А.П. Чехов однажды заметил: «Если вы в первом акте повесили на стену ружьё, то в последнем оно должно выстрелить». Этот принцип с тех пор называется «чеховское ружьё»
Созданный волей народов великий, могучий Евросоюз повесил на стену даже не одно ружье, а целый арсенал, вследствие чего стрельба представлялась неминуемой.
Принцип liberum veto, то есть обязательного единогласия по важным вопросам, в частности по бюджету, сделался ружьём самого крупного калибра. В 1957 году, когда подписывался Римский договор об учреждении Европейского экономического сообщества, в него вошли шесть стран: Франция, Италия, ФРГ (как наследники империи Карла Великого) и примкнувший к ним Бенилюкс. Очевидно, что коллегия, состоящая всего из шести субъектов (а фактически из трёх: страны Бенилюкса сидели тихо и не шебаршили), может позволить себе liberum veto.
Тем более что первоначально в ЕЭС входили страны, более или менее схожие в хозяйственном и культурном отношении, а предмет общего регулирования расширялся очень осторожно, без позднейшего брюссельского головокружения от успехов. Достигать единогласия было относительно легко.
В сегодняшний ЕС входят 27 стран — в четыре с половиной раза больше. Даже чисто математически риск несогласия растёт по экспоненте. Культурная и хозяйственная однородность в нынешнем ЕС даже и не ночевала. Разница между Австрией и Болгарией вряд ли меньше, чем между Эстонской и Таджикской ССР — и в случае с последними известно, чем всё кончилось.
И при этом амбиции брюссельского обкома только возрастают. Чем не ружьё на стене?
Что и произошло. Польша и Венгрия, недовольные бюджетным планом ЕС на 2021—2027 годы, наложили вето на проект. Отчасти потому, что, с точки зрения двух стран-диссидентов, ассигнования, выделяемые им, слишком малы — время халявы кончилось. Но главным образом потому, что подаяния из союзного бюджета в Брюсселе решили впредь строго увязывать с так называемым верховенством права, под которым разумеется неукоснительное соблюдение общеполитических требований центра.

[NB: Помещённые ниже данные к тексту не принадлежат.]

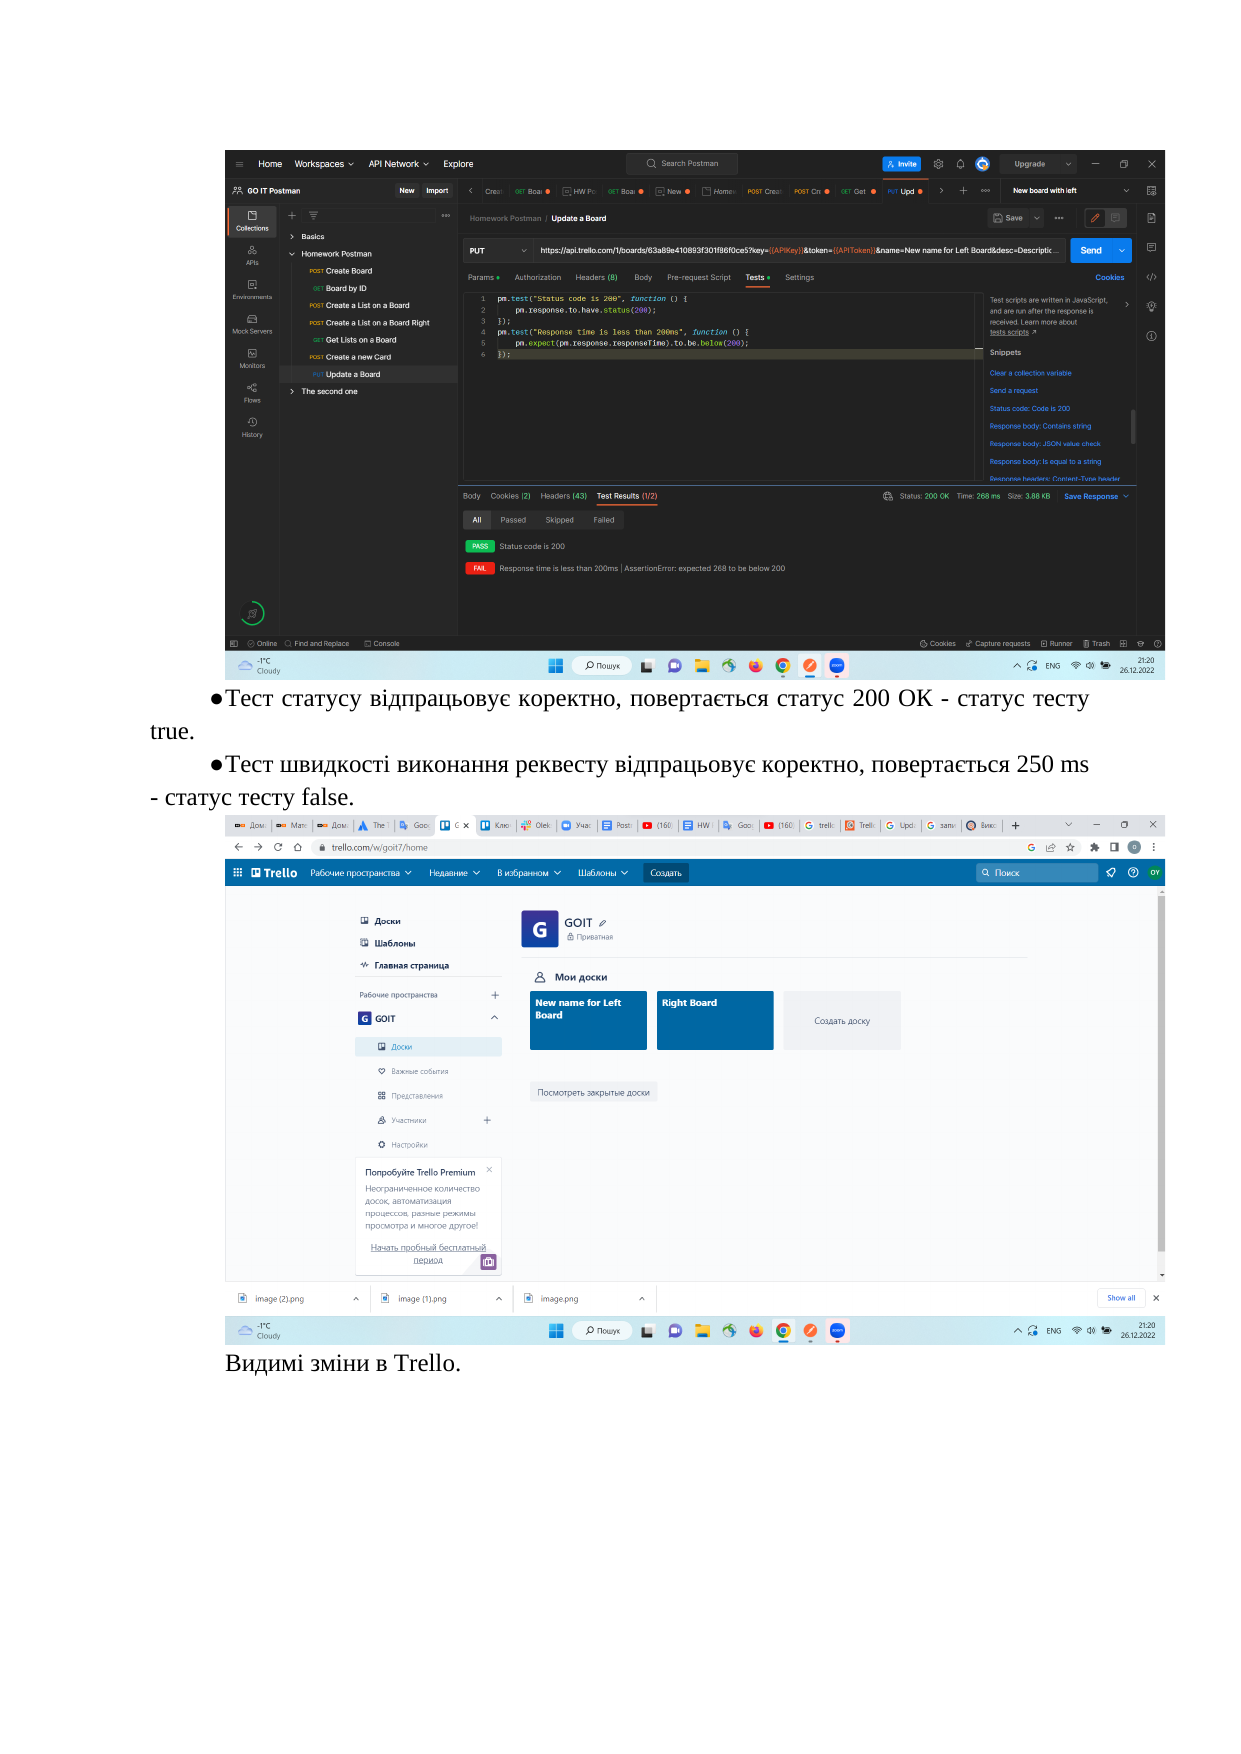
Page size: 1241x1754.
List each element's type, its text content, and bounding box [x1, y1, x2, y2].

text Видимі зміни в Trello. [225, 1348, 1090, 1377]
list Тест статусу відпрацьовує коректно, повертається статус 200 ОК - статус тесту true. [150, 683, 1090, 745]
list Тест швидкості виконання реквесту відпрацьовує коректно, повертається 250 ms - статус тесту false. [150, 749, 1090, 811]
picture [225, 815, 1166, 1345]
picture [225, 150, 1166, 680]
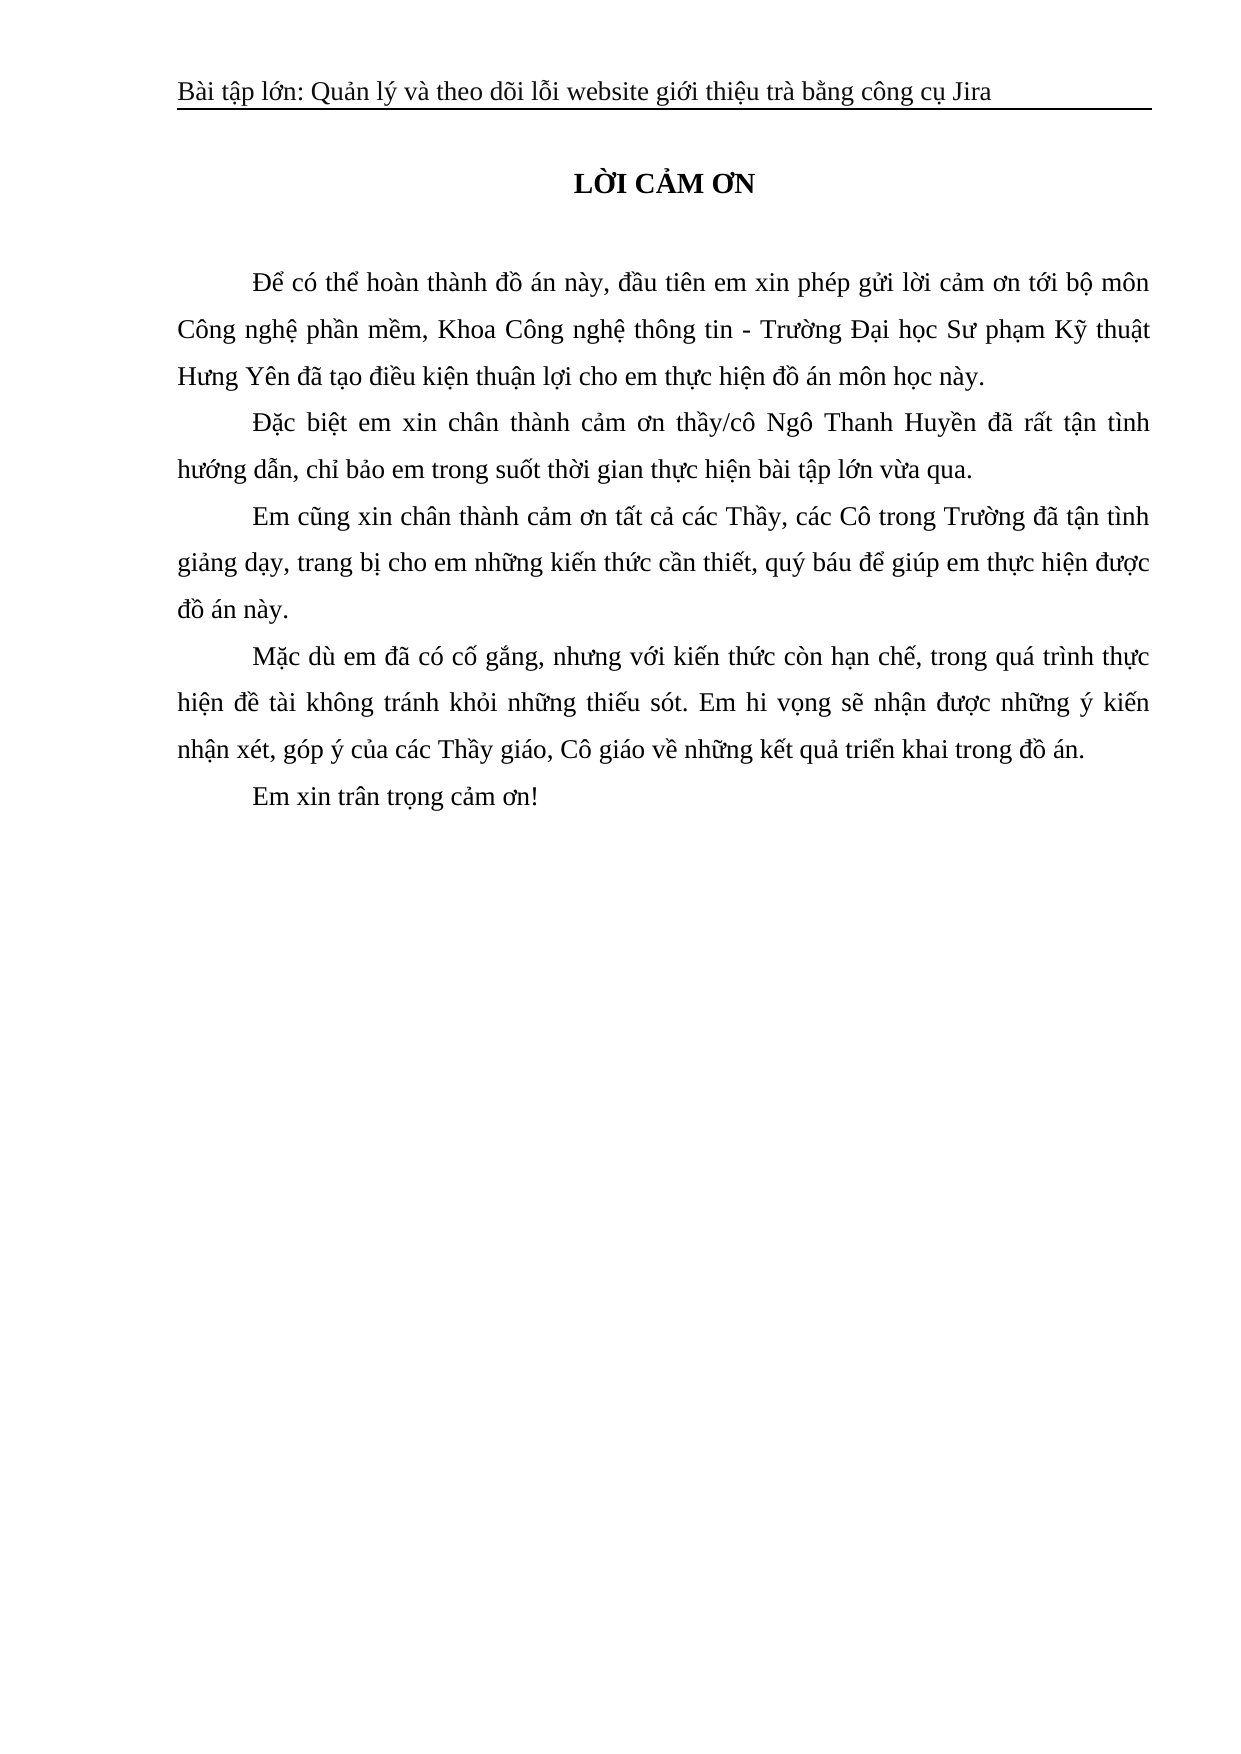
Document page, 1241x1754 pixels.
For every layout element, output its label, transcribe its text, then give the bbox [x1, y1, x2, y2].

text Em xin trân trọng cảm ơn! [177, 780, 1152, 811]
subtitle LỜI CẢM ƠN [177, 166, 1152, 199]
text Để có thể hoàn thành đồ án này, đầu tiên em xin phép gửi lời cảm ơn tới bộ môn Công nghệ phần mềm, Khoa Công nghệ thông tin - Trường Đại học Sư phạm Kỹ thuật Hưng Yên đã tạo điều kiện thuận lợi cho em thực hiện đồ án môn học này. [177, 267, 1152, 391]
text Mặc dù em đã có cố gắng, nhưng với kiến thức còn hạn chế, trong quá trình thực hiện đề tài không tránh khỏi những thiếu sót. Em hi vọng sẽ nhận được những ý kiến nhận xét, góp ý của các Thầy giáo, Cô giáo về những kết quả triển khai trong đồ án. [177, 640, 1152, 764]
text Đặc biệt em xin chân thành cảm ơn thầy/cô Ngô Thanh Huyền đã rất tận tình hướng dẫn, chỉ bảo em trong suốt thời gian thực hiện bài tập lớn vừa qua. [177, 407, 1152, 484]
text Em cũng xin chân thành cảm ơn tất cả các Thầy, các Cô trong Trường đã tận tình giảng dạy, trang bị cho em những kiến thức cần thiết, quý báu để giúp em thực hiện được đồ án này. [177, 500, 1152, 624]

Как то: права меньшинств (однополые браки, гей-парады, etc.), принципы судоустройства (недопустимость вмешательства исполнительной власти в формирование судебных коллегий), права мультикультуральных беженцев, которые должны всячески поощряться, несмотря ни на что (чего в Венгрии и Польше совсем не наблюдается: «граница на замке», etc.).
То есть ЕС внятно заявил о себе как об идеократическом образовании. Кому идейные принципы ЕС не по сердцу, для начала перекроем кислород, а там, если диссиденты будут упорствовать, ещё что-нибудь придумаем.
Ирония истории в том, что полвека назад те же Венгрия и Польша боролись за звание самого весёлого барака в социалистическом лагере. Если Болгария, ГДР и Чехословакия проявляли идейную твёрдость (сегодняшнему еэсовскому начальству понравилось бы), то мадьяр и лях демонстрировали (в пределах возможного, конечно, — совсем уж откровенно напрашиваться на братскую помощь было боязно) фронду и попустительство.
Другое дело, что советская идеократия тогда уже была сильно на спаде и в Москве — не то что нынче в Брюсселе — на многое смотрели сквозь пальцы. Не переходят на сторону геополитического противника — и ладно.
Чем кончится нынешний эпизод, сказать трудно. Всё-таки история евросообщества богата компромиссами. Хотя компромиссы компромиссами, а Великобритания больше не в ЕС. Оппортунизм и смазывание вопроса тоже имеют предел.
Тем более что и для мадьяра с ляхом, и для брюссельского обкома вопрос о гей-парадах и мультикультуральных беженцах приобрёл принципиальный характер. Уступить было бы порухой чести.
Ну а нам, помнящим судьбу великого и могучего социалистического содружества, остаётся только высказать пожелание: «А мне, пожалуйста, чашечку кофе».